◆ **REQUIRED ACTION**: Below are some records. Copy every line in them that holds "generate".

◆ **EXTRACTED DATA**:
········
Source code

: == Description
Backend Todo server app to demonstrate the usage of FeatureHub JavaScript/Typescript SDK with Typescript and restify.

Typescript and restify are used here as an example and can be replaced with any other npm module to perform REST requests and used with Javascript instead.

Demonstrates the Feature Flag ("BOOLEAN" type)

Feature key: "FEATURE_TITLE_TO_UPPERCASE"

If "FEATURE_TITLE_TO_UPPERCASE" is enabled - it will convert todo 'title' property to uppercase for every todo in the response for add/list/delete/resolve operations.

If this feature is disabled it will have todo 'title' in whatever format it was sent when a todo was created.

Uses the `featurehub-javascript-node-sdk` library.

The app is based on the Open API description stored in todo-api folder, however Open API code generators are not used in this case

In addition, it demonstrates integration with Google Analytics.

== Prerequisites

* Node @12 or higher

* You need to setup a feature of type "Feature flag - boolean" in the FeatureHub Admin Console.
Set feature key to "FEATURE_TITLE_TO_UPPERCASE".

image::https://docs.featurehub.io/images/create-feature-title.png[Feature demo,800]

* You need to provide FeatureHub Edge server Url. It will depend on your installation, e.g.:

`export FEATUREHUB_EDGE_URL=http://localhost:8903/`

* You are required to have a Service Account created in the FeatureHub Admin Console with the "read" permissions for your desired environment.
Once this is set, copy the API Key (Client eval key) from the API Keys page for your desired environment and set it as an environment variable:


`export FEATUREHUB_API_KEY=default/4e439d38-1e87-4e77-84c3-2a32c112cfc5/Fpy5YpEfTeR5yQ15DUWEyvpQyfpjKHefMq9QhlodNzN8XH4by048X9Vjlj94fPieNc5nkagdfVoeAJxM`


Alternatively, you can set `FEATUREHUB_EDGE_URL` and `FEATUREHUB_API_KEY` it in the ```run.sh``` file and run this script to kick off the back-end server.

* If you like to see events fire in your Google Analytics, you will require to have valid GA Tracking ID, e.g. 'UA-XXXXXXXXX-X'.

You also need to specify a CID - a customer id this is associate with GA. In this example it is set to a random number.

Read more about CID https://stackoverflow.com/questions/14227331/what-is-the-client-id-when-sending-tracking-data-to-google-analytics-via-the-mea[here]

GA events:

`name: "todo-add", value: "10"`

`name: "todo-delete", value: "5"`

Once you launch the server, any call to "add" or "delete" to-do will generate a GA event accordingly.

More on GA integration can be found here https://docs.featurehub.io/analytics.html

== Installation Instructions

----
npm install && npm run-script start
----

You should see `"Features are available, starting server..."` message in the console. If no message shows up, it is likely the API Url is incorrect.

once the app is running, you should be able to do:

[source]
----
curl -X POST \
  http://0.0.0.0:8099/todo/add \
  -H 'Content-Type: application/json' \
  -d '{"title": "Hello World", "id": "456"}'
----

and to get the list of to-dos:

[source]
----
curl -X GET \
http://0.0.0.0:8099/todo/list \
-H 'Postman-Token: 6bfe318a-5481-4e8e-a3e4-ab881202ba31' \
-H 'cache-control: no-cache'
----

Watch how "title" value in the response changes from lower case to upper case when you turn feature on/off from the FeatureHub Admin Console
········
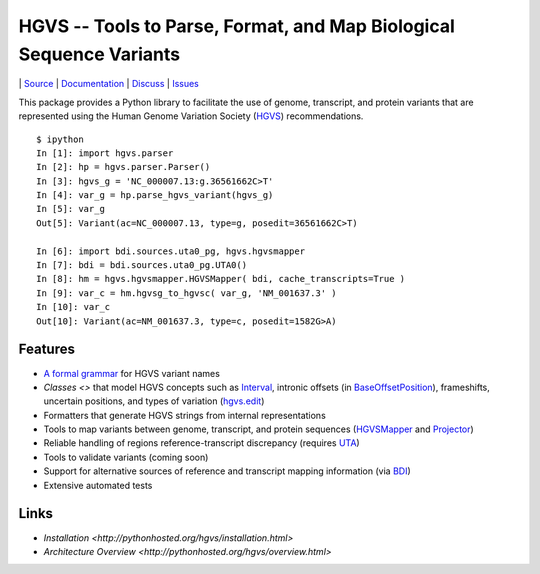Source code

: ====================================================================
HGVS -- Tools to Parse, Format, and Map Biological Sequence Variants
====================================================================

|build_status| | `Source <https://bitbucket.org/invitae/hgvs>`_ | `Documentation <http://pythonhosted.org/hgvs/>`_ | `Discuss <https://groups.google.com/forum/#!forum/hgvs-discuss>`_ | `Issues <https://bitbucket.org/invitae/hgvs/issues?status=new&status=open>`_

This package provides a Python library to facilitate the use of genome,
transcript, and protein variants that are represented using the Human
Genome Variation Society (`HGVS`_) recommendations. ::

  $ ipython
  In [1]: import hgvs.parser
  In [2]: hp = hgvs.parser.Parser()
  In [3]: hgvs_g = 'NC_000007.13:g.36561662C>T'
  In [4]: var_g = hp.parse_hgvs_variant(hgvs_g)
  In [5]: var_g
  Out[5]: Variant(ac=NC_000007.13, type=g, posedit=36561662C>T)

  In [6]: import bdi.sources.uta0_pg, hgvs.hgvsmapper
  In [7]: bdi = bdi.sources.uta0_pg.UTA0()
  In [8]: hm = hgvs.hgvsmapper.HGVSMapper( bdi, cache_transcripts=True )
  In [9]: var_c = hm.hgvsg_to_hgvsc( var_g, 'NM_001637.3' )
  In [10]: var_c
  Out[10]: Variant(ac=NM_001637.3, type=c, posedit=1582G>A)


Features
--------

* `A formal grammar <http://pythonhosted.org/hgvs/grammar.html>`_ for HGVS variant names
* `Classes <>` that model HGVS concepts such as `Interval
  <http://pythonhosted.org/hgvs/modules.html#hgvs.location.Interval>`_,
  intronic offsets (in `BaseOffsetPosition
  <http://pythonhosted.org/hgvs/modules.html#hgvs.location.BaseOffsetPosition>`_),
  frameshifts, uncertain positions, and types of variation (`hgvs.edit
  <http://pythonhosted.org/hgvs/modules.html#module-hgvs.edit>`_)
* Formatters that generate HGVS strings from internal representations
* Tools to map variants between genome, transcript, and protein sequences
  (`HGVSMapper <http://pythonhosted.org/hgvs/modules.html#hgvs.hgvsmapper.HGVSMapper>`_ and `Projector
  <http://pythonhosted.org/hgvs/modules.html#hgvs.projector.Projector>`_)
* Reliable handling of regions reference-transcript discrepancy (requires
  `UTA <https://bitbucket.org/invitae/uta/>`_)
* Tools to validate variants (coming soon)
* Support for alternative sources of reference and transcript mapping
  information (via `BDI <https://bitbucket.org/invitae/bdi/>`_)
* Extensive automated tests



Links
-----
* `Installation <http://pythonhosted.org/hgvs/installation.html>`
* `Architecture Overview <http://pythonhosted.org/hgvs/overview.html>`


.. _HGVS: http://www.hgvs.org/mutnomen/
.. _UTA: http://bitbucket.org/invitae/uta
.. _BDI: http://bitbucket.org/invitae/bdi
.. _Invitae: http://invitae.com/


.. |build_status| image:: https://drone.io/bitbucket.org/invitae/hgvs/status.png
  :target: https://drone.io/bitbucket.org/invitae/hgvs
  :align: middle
········
◆ **OUTPUT OF THE TASK**:
Once you launch the server, any call to "add" or "delete" to-do will generate a GA event accordingly.
* Formatters that generate HGVS strings from internal representations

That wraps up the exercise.